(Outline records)
* * *
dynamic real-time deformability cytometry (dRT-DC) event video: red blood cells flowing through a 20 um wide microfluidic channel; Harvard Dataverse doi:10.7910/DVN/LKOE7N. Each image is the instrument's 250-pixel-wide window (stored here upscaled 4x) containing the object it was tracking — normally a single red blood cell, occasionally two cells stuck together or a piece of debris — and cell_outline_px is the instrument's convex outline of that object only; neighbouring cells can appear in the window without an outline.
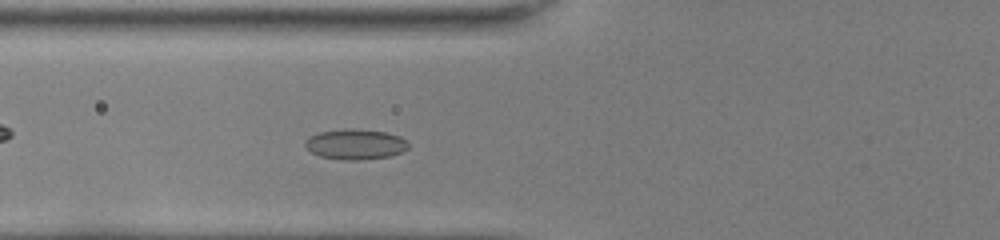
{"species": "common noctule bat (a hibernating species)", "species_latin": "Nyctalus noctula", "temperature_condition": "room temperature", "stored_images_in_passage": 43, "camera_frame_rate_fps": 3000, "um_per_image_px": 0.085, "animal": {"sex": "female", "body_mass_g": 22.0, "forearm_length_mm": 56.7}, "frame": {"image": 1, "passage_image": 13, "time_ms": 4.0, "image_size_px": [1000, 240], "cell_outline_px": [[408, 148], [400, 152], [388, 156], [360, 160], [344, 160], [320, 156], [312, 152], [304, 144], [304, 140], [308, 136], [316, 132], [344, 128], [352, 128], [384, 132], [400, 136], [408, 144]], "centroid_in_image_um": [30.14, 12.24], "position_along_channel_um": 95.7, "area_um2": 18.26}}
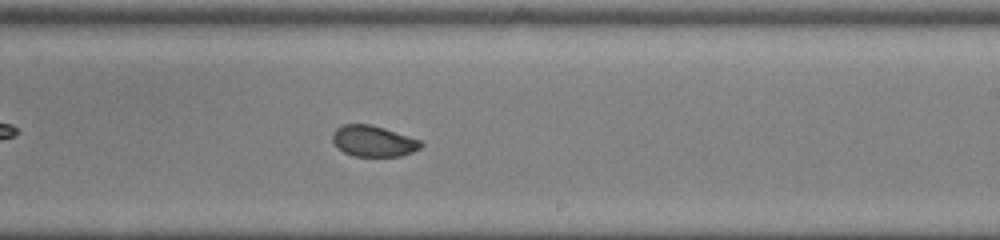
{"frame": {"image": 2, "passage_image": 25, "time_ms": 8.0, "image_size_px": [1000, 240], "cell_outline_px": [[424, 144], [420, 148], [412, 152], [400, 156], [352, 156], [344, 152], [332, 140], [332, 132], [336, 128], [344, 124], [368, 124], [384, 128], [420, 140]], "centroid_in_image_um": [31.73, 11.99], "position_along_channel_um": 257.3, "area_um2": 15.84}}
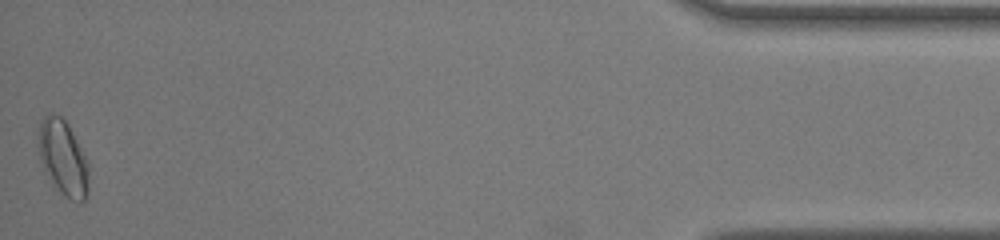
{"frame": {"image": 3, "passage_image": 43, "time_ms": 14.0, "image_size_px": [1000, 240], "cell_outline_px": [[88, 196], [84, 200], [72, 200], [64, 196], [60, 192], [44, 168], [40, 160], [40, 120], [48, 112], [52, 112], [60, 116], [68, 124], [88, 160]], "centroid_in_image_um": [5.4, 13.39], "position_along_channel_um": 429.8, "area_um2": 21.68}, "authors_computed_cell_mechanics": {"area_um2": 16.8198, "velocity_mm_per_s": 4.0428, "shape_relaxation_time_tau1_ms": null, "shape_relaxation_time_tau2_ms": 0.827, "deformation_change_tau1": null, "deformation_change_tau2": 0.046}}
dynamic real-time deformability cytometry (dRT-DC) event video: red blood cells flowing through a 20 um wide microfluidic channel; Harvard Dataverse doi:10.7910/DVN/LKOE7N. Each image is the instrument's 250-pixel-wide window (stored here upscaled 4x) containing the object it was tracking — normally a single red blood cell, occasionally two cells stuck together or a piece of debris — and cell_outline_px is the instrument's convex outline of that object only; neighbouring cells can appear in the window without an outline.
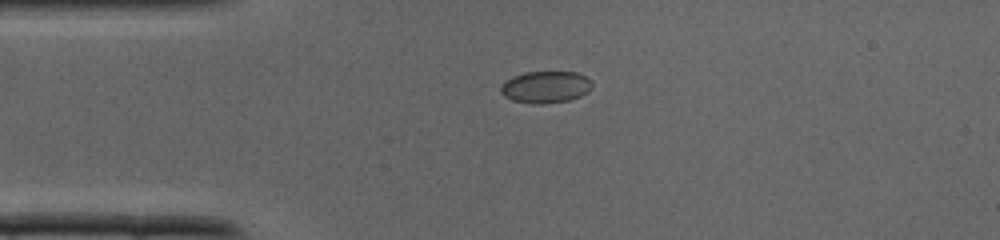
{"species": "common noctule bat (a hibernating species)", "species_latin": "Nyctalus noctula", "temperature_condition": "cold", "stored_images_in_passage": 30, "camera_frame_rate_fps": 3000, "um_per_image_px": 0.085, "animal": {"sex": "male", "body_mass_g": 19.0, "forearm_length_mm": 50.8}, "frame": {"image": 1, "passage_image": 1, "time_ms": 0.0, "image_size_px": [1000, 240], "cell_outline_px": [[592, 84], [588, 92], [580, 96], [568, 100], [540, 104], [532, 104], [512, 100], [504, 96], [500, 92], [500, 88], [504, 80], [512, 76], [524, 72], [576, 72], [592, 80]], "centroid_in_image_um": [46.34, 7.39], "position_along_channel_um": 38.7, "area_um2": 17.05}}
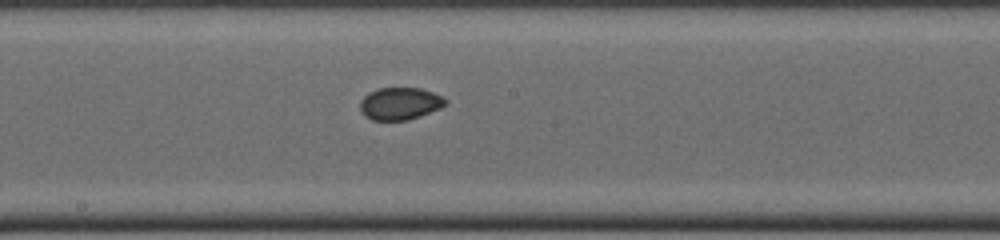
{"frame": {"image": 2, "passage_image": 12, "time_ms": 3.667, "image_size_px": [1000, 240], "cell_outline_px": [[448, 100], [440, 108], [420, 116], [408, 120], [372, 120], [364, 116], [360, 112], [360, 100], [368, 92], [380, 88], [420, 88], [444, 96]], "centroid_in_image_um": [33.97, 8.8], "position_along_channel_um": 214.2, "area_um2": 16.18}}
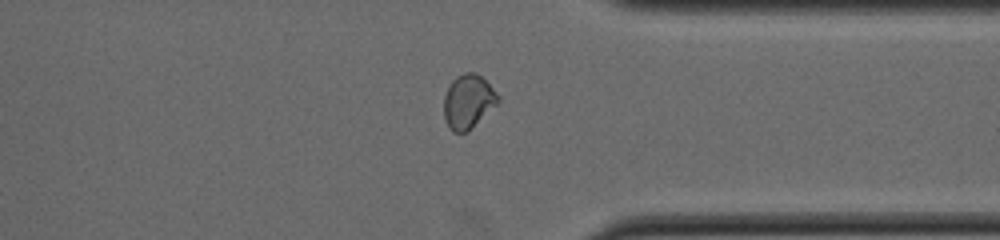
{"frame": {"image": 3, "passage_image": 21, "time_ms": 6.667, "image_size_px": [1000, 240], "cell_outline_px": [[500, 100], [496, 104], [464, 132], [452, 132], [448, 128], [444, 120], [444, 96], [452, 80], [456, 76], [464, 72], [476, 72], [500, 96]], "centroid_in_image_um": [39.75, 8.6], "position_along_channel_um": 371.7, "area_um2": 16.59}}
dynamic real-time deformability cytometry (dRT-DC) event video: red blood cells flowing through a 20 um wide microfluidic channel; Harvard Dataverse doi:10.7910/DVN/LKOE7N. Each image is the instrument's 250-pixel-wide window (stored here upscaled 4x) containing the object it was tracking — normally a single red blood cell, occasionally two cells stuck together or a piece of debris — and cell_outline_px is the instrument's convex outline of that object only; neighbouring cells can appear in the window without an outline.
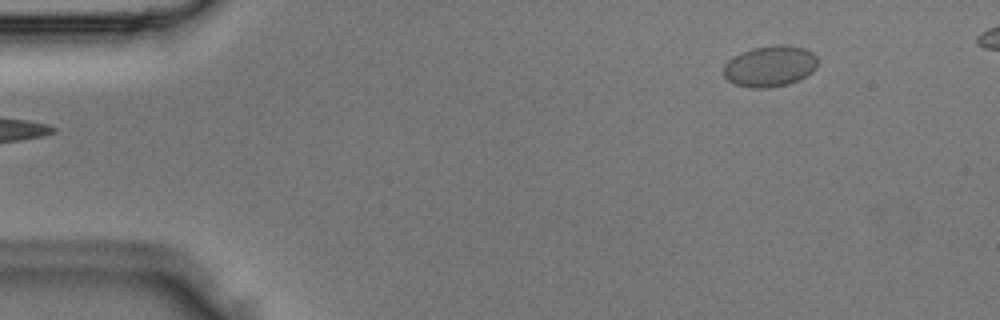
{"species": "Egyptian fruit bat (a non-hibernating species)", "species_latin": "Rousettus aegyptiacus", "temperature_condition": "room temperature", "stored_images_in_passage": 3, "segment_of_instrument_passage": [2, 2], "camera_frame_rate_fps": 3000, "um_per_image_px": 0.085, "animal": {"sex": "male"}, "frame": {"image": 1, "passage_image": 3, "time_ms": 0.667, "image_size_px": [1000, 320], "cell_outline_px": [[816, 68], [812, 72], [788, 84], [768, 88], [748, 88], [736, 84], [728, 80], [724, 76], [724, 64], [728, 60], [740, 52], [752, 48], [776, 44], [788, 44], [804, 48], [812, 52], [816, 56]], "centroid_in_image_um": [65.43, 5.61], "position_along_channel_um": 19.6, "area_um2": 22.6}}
* * *
What is expected —
Write out all the entries again, word for word, and print no images.

Finished task —
dynamic real-time deformability cytometry (dRT-DC) event video: red blood cells flowing through a 20 um wide microfluidic channel; Harvard Dataverse doi:10.7910/DVN/LKOE7N. Each image is the instrument's 250-pixel-wide window (stored here upscaled 4x) containing the object it was tracking — normally a single red blood cell, occasionally two cells stuck together or a piece of debris — and cell_outline_px is the instrument's convex outline of that object only; neighbouring cells can appear in the window without an outline.
{"species": "common noctule bat (a hibernating species)", "species_latin": "Nyctalus noctula", "temperature_condition": "room temperature", "stored_images_in_passage": 43, "camera_frame_rate_fps": 3000, "um_per_image_px": 0.085, "animal": {"sex": "female", "body_mass_g": 22.0, "forearm_length_mm": 56.7}, "frame": {"image": 1, "passage_image": 13, "time_ms": 4.0, "image_size_px": [1000, 240], "cell_outline_px": [[408, 148], [400, 152], [388, 156], [360, 160], [344, 160], [320, 156], [312, 152], [304, 144], [304, 140], [308, 136], [316, 132], [344, 128], [352, 128], [384, 132], [400, 136], [408, 144]], "centroid_in_image_um": [30.14, 12.24], "position_along_channel_um": 95.7, "area_um2": 18.26}}
{"frame": {"image": 2, "passage_image": 25, "time_ms": 8.0, "image_size_px": [1000, 240], "cell_outline_px": [[424, 144], [420, 148], [412, 152], [400, 156], [352, 156], [344, 152], [332, 140], [332, 132], [336, 128], [344, 124], [368, 124], [384, 128], [420, 140]], "centroid_in_image_um": [31.73, 11.99], "position_along_channel_um": 257.3, "area_um2": 15.84}}
{"frame": {"image": 3, "passage_image": 43, "time_ms": 14.0, "image_size_px": [1000, 240], "cell_outline_px": [[88, 196], [84, 200], [72, 200], [64, 196], [60, 192], [44, 168], [40, 160], [40, 120], [48, 112], [52, 112], [60, 116], [68, 124], [88, 160]], "centroid_in_image_um": [5.4, 13.39], "position_along_channel_um": 429.8, "area_um2": 21.68}, "authors_computed_cell_mechanics": {"area_um2": 16.8198, "velocity_mm_per_s": 4.0428, "shape_relaxation_time_tau1_ms": null, "shape_relaxation_time_tau2_ms": 0.827, "deformation_change_tau1": null, "deformation_change_tau2": 0.046}}
dynamic real-time deformability cytometry (dRT-DC) event video: red blood cells flowing through a 20 um wide microfluidic channel; Harvard Dataverse doi:10.7910/DVN/LKOE7N. Each image is the instrument's 250-pixel-wide window (stored here upscaled 4x) containing the object it was tracking — normally a single red blood cell, occasionally two cells stuck together or a piece of debris — and cell_outline_px is the instrument's convex outline of that object only; neighbouring cells can appear in the window without an outline.
{"species": "common noctule bat (a hibernating species)", "species_latin": "Nyctalus noctula", "temperature_condition": "cold", "stored_images_in_passage": 30, "camera_frame_rate_fps": 3000, "um_per_image_px": 0.085, "animal": {"sex": "male", "body_mass_g": 19.0, "forearm_length_mm": 50.8}, "frame": {"image": 1, "passage_image": 1, "time_ms": 0.0, "image_size_px": [1000, 240], "cell_outline_px": [[592, 84], [588, 92], [580, 96], [568, 100], [540, 104], [532, 104], [512, 100], [504, 96], [500, 92], [500, 88], [504, 80], [512, 76], [524, 72], [576, 72], [592, 80]], "centroid_in_image_um": [46.34, 7.39], "position_along_channel_um": 38.7, "area_um2": 17.05}}
{"frame": {"image": 2, "passage_image": 12, "time_ms": 3.667, "image_size_px": [1000, 240], "cell_outline_px": [[448, 100], [440, 108], [420, 116], [408, 120], [372, 120], [364, 116], [360, 112], [360, 100], [368, 92], [380, 88], [420, 88], [444, 96]], "centroid_in_image_um": [33.97, 8.8], "position_along_channel_um": 214.2, "area_um2": 16.18}}
{"frame": {"image": 3, "passage_image": 21, "time_ms": 6.667, "image_size_px": [1000, 240], "cell_outline_px": [[500, 100], [496, 104], [464, 132], [452, 132], [448, 128], [444, 120], [444, 96], [452, 80], [456, 76], [464, 72], [476, 72], [500, 96]], "centroid_in_image_um": [39.75, 8.6], "position_along_channel_um": 371.7, "area_um2": 16.59}}
dynamic real-time deformability cytometry (dRT-DC) event video: red blood cells flowing through a 20 um wide microfluidic channel; Harvard Dataverse doi:10.7910/DVN/LKOE7N. Each image is the instrument's 250-pixel-wide window (stored here upscaled 4x) containing the object it was tracking — normally a single red blood cell, occasionally two cells stuck together or a piece of debris — and cell_outline_px is the instrument's convex outline of that object only; neighbouring cells can appear in the window without an outline.
{"species": "Egyptian fruit bat (a non-hibernating species)", "species_latin": "Rousettus aegyptiacus", "temperature_condition": "room temperature", "stored_images_in_passage": 3, "segment_of_instrument_passage": [2, 2], "camera_frame_rate_fps": 3000, "um_per_image_px": 0.085, "animal": {"sex": "male"}, "frame": {"image": 1, "passage_image": 3, "time_ms": 0.667, "image_size_px": [1000, 320], "cell_outline_px": [[816, 68], [812, 72], [788, 84], [768, 88], [748, 88], [736, 84], [728, 80], [724, 76], [724, 64], [728, 60], [740, 52], [752, 48], [776, 44], [788, 44], [804, 48], [812, 52], [816, 56]], "centroid_in_image_um": [65.43, 5.61], "position_along_channel_um": 19.6, "area_um2": 22.6}}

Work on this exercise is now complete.